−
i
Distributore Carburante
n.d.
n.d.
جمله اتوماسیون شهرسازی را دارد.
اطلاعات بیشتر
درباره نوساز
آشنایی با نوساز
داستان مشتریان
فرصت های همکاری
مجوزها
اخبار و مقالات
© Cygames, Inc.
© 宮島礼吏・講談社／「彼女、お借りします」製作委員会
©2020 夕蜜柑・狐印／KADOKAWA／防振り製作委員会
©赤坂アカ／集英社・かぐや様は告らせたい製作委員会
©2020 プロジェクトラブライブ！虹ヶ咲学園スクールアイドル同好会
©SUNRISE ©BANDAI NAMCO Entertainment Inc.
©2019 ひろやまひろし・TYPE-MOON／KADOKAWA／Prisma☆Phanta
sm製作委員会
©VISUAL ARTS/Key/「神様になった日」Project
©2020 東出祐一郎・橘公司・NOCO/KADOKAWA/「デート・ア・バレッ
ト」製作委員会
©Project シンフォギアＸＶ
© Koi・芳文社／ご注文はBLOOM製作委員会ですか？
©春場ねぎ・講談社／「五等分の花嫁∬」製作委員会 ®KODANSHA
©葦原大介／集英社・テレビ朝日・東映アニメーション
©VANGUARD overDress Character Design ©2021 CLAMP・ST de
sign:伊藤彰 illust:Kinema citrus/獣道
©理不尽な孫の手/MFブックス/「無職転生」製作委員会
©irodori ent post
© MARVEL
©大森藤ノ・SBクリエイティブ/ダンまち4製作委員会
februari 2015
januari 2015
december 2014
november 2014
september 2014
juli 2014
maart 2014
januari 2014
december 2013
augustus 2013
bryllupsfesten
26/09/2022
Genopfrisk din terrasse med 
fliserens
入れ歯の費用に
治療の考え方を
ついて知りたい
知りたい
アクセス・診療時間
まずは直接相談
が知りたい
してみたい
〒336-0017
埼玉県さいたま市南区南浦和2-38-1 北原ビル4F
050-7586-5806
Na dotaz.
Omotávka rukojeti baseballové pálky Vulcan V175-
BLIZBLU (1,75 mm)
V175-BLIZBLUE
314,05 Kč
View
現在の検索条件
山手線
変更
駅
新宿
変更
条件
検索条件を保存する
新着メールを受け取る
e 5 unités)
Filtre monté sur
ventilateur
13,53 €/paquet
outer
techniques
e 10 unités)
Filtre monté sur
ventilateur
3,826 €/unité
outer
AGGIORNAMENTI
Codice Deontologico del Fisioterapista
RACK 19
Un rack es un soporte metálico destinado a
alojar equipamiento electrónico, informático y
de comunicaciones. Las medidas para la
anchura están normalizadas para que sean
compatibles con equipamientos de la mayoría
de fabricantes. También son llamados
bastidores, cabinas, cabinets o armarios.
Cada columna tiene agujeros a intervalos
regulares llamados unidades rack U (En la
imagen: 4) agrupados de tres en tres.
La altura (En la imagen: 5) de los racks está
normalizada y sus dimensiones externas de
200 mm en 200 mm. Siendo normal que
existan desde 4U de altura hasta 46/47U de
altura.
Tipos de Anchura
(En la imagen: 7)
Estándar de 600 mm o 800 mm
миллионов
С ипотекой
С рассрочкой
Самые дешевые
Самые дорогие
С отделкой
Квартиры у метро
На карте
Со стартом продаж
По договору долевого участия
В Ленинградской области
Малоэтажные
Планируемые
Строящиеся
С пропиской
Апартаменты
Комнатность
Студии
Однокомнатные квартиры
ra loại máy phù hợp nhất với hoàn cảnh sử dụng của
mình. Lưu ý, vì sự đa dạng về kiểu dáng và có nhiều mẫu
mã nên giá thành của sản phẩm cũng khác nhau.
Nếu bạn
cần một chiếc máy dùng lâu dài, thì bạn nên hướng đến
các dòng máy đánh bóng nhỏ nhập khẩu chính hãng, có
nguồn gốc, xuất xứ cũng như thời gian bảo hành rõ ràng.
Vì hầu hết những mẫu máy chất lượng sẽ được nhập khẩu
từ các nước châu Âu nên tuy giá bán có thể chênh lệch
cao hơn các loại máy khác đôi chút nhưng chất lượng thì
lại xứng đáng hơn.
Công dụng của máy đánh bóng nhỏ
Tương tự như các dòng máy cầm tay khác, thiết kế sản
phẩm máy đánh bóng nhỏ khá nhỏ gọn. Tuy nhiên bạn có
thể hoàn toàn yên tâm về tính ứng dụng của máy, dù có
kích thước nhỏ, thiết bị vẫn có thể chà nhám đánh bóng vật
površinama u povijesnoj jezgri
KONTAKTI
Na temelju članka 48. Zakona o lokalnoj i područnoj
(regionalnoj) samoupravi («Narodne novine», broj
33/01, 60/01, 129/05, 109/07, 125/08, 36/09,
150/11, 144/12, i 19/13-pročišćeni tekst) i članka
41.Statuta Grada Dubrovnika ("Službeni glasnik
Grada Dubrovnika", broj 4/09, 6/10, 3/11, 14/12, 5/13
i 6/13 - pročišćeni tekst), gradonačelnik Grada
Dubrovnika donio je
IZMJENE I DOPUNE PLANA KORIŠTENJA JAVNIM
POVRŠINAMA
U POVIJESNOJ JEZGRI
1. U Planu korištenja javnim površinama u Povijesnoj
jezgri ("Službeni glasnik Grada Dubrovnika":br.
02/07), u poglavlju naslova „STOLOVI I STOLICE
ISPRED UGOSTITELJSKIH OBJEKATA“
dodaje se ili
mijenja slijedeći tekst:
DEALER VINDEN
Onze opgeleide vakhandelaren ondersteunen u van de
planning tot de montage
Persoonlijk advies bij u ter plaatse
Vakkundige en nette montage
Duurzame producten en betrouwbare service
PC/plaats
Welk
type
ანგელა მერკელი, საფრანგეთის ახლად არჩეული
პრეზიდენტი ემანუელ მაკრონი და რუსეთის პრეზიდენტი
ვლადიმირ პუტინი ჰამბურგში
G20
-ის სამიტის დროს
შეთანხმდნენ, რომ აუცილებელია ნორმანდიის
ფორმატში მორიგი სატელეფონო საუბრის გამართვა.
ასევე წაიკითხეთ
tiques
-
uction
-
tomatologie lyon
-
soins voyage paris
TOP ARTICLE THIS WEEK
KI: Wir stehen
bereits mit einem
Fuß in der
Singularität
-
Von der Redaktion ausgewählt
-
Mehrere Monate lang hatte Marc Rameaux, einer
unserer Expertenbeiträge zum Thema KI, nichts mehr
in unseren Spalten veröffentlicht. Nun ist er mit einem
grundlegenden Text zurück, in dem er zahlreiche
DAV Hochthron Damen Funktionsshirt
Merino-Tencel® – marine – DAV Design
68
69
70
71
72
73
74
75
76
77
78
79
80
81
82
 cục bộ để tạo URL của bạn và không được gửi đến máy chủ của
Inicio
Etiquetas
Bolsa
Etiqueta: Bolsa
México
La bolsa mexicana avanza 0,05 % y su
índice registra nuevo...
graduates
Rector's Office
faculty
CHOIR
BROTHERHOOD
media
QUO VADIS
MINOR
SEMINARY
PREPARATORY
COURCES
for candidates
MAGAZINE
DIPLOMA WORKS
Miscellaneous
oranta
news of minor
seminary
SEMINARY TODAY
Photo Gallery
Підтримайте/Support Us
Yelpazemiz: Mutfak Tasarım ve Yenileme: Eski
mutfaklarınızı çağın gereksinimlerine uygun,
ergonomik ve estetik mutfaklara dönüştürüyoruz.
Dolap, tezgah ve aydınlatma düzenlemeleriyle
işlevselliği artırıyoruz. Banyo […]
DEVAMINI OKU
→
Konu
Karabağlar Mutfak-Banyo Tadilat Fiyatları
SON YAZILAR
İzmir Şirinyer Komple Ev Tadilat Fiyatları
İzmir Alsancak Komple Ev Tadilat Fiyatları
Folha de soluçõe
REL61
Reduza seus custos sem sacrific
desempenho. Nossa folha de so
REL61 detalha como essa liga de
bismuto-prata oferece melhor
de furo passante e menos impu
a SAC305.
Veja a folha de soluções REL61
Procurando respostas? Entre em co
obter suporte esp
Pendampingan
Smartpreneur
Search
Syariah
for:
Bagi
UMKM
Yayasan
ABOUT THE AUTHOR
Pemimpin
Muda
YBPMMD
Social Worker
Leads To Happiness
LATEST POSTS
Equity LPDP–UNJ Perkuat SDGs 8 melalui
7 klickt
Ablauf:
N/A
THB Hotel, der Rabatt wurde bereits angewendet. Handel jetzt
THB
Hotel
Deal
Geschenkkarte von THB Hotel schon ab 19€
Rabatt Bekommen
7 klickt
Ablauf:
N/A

## [WORK TASK]
Only one number is wanted: the number of lines in the listing that contain the string "članka".

## [WRITTEN RESPONSE]
2